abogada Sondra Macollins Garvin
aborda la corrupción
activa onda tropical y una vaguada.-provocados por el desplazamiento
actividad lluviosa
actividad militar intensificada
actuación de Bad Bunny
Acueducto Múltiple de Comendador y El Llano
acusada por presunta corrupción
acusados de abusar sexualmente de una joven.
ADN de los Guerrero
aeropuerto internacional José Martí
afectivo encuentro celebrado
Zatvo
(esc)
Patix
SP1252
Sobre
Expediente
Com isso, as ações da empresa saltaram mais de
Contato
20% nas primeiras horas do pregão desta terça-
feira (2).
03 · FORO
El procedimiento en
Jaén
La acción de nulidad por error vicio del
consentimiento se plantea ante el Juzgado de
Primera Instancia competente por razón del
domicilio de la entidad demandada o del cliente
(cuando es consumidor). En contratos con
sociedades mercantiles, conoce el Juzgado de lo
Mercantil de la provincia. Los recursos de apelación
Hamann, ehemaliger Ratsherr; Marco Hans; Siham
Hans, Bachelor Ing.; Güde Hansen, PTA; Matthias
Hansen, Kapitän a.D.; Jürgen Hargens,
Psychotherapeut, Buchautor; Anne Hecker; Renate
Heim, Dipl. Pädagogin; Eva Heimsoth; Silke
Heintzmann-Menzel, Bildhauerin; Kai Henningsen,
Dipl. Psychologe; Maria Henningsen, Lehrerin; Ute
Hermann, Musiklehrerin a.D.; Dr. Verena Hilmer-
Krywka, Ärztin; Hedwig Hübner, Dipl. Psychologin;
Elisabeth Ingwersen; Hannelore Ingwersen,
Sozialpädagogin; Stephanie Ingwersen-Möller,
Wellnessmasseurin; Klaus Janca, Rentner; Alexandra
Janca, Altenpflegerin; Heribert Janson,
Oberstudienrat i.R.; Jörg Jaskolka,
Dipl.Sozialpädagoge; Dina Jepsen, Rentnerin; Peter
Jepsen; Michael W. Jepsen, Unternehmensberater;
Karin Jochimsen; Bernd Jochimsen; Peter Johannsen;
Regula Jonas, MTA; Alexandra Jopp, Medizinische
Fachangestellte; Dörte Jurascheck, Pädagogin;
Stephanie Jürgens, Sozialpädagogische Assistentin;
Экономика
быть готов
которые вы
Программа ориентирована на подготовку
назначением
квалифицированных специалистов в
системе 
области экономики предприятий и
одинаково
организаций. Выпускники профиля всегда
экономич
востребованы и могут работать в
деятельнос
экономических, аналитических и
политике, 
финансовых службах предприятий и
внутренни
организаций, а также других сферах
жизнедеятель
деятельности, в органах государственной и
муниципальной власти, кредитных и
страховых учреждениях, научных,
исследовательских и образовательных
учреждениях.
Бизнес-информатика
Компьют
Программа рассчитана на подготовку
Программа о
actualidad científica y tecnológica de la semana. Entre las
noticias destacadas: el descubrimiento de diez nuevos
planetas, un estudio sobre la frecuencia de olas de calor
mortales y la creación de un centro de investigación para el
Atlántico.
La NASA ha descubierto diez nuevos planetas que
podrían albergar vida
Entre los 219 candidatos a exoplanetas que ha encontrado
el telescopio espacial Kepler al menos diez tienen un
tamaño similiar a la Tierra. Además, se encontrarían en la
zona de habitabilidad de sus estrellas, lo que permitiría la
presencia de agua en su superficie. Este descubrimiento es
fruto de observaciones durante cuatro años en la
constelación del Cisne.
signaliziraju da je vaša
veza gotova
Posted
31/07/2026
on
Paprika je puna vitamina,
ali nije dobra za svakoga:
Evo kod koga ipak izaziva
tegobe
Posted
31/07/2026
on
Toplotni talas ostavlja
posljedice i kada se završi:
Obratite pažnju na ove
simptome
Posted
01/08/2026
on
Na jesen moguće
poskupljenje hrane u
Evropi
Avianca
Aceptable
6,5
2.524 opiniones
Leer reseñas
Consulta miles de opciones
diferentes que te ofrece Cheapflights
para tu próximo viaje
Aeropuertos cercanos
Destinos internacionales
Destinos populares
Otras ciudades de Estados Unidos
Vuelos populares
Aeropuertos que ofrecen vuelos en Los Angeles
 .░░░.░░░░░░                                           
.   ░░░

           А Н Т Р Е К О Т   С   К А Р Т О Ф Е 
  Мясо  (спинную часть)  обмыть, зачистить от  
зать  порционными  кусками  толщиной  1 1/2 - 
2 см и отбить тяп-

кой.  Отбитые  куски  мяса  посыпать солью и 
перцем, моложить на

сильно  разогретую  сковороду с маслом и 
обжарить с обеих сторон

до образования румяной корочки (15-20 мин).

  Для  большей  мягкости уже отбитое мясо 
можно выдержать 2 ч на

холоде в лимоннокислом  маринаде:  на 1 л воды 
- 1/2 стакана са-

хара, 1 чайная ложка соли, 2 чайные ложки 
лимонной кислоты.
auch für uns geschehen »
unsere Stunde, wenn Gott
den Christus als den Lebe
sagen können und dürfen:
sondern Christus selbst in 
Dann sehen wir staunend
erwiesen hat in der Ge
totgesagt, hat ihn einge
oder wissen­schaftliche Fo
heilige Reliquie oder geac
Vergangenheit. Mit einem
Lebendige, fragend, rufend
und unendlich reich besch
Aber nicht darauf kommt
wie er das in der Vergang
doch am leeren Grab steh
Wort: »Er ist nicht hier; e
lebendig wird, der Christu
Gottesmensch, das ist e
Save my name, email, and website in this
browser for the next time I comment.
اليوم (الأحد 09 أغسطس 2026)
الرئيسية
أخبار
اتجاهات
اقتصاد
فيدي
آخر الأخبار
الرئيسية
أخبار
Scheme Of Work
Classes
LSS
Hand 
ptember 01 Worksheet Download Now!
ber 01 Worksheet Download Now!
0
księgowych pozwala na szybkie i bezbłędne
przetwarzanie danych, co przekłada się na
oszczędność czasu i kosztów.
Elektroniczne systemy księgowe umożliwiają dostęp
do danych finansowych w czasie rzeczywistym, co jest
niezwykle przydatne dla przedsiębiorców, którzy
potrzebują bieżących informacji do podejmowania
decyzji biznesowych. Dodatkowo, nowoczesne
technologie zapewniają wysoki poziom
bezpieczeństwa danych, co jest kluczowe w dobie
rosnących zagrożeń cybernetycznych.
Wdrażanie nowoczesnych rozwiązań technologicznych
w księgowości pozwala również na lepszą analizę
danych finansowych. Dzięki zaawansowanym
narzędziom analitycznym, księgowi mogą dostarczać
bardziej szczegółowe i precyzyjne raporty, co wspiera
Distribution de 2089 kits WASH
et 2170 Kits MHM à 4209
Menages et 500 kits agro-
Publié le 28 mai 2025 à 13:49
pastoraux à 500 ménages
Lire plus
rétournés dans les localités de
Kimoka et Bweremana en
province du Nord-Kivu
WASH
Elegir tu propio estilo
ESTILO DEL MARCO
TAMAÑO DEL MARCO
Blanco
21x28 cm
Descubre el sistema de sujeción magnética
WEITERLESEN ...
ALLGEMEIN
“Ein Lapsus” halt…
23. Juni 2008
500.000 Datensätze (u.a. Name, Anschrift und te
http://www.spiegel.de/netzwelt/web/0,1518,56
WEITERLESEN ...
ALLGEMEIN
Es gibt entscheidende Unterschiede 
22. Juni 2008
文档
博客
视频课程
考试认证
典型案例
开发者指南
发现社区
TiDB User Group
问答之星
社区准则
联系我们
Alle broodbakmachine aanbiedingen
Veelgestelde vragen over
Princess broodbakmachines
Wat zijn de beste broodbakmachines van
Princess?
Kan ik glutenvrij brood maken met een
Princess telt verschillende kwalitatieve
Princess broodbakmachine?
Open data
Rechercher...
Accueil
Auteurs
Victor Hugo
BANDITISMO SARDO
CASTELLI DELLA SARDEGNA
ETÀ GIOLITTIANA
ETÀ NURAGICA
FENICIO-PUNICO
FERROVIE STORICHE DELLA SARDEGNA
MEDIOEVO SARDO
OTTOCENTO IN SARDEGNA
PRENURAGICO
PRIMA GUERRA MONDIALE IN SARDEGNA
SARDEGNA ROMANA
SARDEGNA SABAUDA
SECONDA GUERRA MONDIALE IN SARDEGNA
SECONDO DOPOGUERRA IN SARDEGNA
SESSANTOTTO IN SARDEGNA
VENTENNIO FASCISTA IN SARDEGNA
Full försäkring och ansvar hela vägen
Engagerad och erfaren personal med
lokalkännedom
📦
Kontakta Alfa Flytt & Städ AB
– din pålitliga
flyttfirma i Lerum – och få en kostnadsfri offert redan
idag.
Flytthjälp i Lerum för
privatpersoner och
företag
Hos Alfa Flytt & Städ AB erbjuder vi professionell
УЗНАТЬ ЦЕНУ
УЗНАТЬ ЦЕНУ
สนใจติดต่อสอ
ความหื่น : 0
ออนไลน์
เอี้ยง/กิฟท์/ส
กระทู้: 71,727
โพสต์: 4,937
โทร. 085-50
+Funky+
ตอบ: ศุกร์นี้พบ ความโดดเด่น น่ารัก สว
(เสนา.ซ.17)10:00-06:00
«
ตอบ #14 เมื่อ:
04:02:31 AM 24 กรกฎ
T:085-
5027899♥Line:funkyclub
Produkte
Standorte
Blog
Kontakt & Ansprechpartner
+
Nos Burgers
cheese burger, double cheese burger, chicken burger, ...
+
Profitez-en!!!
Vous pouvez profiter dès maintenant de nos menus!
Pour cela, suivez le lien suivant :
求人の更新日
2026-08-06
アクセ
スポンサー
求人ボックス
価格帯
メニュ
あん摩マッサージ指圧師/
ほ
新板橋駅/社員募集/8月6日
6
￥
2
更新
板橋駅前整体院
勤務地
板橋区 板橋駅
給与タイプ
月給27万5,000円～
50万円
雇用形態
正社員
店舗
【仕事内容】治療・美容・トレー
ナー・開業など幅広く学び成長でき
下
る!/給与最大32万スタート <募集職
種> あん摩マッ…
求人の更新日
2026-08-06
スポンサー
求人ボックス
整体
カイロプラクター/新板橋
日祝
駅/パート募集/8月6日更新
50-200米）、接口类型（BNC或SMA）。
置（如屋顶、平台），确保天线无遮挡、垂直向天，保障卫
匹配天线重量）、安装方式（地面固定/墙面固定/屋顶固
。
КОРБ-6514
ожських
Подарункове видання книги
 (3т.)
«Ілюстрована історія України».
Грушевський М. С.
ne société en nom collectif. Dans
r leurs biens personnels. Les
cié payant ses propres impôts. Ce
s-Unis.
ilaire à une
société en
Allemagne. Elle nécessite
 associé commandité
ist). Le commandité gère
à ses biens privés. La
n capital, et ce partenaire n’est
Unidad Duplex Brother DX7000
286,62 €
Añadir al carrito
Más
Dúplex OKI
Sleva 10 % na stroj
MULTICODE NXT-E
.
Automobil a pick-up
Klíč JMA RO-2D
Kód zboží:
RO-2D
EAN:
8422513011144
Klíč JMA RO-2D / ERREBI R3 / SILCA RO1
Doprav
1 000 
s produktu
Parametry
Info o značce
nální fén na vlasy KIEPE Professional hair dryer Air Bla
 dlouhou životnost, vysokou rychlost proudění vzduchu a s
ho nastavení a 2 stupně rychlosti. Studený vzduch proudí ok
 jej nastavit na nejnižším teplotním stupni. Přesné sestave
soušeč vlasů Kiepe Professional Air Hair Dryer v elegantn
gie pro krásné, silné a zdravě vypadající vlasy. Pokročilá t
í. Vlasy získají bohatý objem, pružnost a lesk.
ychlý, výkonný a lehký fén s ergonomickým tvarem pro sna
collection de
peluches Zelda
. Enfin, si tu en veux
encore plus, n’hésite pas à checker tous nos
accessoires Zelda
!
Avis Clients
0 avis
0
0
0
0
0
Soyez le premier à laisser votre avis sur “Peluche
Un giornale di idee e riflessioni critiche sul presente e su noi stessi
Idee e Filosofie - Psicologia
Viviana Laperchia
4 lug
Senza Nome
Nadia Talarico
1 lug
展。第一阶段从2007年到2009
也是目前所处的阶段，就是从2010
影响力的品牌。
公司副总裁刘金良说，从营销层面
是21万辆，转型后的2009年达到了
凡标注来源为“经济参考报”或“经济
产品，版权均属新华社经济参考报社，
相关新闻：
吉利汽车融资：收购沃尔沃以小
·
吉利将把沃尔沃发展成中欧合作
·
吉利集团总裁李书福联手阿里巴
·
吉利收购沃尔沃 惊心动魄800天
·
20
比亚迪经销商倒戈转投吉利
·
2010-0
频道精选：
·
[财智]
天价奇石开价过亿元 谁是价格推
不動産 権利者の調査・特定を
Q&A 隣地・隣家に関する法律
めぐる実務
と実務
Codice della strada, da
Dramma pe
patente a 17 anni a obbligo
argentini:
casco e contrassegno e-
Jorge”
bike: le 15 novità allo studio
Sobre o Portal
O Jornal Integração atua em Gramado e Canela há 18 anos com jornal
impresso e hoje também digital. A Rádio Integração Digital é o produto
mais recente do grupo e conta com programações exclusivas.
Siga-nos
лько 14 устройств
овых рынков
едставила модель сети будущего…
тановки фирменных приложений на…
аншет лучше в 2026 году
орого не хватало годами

TASK DETAILS: What lines in the entries above hold "Peter"? Copy every one.

SOLVED EXERCISE:
Dipl.Sozialpädagoge; Dina Jepsen, Rentnerin; Peter
Karin Jochimsen; Bernd Jochimsen; Peter Johannsen;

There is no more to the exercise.